Jan Egeland, secretary general of the Norwegian Refugee Council said on Tuesday that “the pulverising of Gaza now ranks amongst the worst assaults on any civilian population in our time and age”.
The United Nations children's agency said this week Gaza is the most dangerous place in the world to be a child. And it will only get worse.
At the European Hospital, at least 360 people are on the waiting list for an operation now, an “impossible number to deal with,” says Dr Pokotar.
“It’s almost like a perfect storm of neglected wounds and then the patients getting malnourished as well which means they won't heal.
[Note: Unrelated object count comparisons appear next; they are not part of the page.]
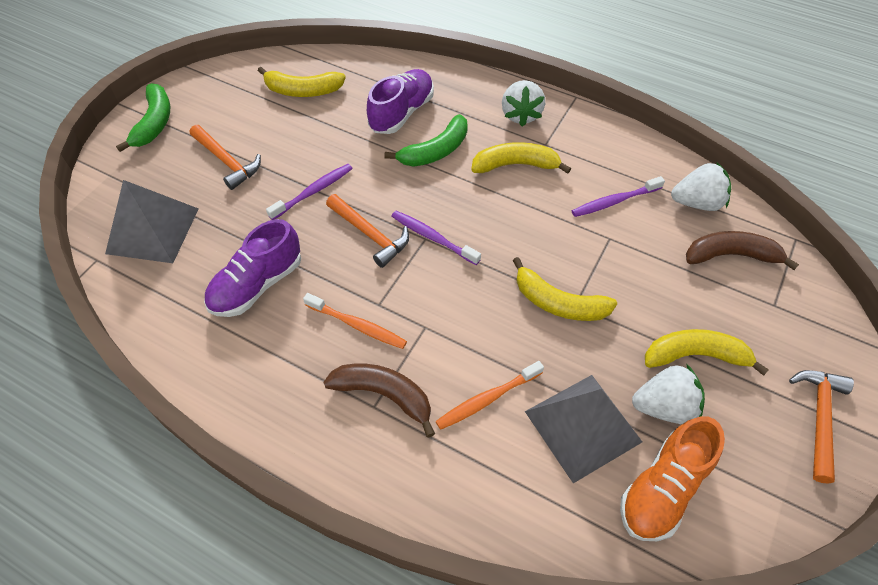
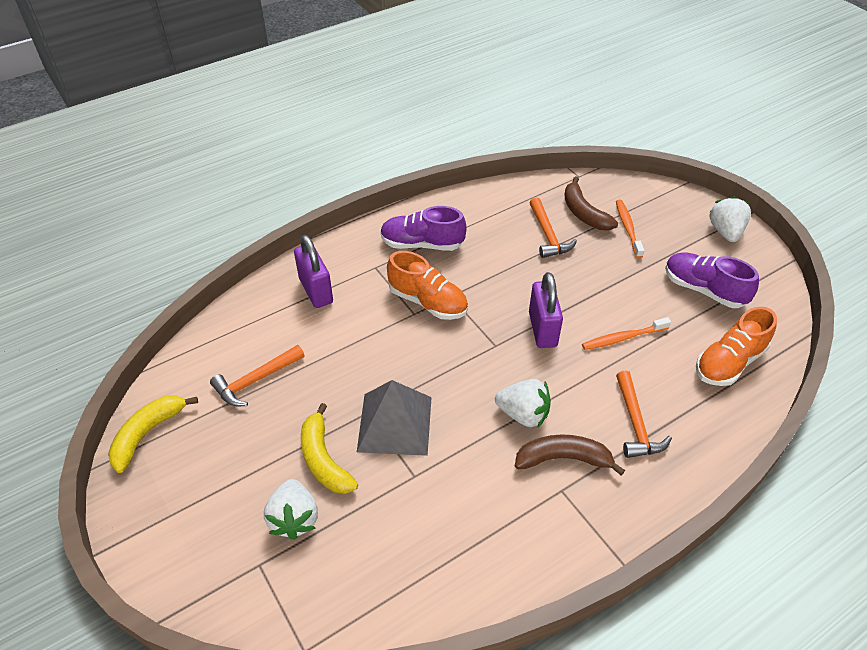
green banana: [116,83,170,152] [384,114,468,167] = 2 -> none = 0
grey pyramid: [105,180,199,263] [525,375,642,483] = 2 -> [357,380,432,456] = 1
orange shoe: [620,416,725,541] = 1 -> [387,251,468,320] [696,307,777,386] = 2
purple padlock: none = 0 -> [294,235,333,308] [529,272,563,348] = 2
purple toothbrush: [266,164,353,220] [392,211,481,265] [572,176,665,217] = 3 -> none = 0
yellow banana: [258,67,346,97] [471,142,571,174] [512,257,617,321] [645,329,769,376] = 4 -> [108,395,198,473] [301,403,358,494] = 2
They've had different procedures at different places and been transferred from one place to another,” he adds.
This is compounded by staff shortages as medics are killed at home, or prevented from getting to the hospital because of bombing and destroyed roads.
The nurse who had helped him with the three-year-old double amputee was killed three nights ago along with 12 members of his family, Dr Pokotar says. A senior plastic surgeon, who was also a colleague, was killed with 30 members of his family in an airstrike four weeks back. Every day, nursing staff and surgeons are treating family and friends that are brought into the hospital – many do not make it.
“It's difficult to find somebody who hasn't lost somebody close,” he adds.
“There are just too many patients and not enough staff, not enough theatre time to treat all of them. So you have to prioritise.”
Infections are now running rife through hospitals as wounds are not being tended to in time; there is an “overwhelming” number of patients with complex injuries that have been neglected.
Dr Pokotar says anyone who would doubt the devastating impact on civilians would change their mind if they spent a day in his wards.
“If you could bring any person here who was not sure, and you place them here, and you got them to smell the stench of rotting flesh, to see the sight of maggots creeping from wounds of a person who has necrotic flesh and to hear the screams of kids because there's not enough analgesia [painkiller], and they want their mum, who's not going to appear because she's dead – I think people might feel a bit different about this.”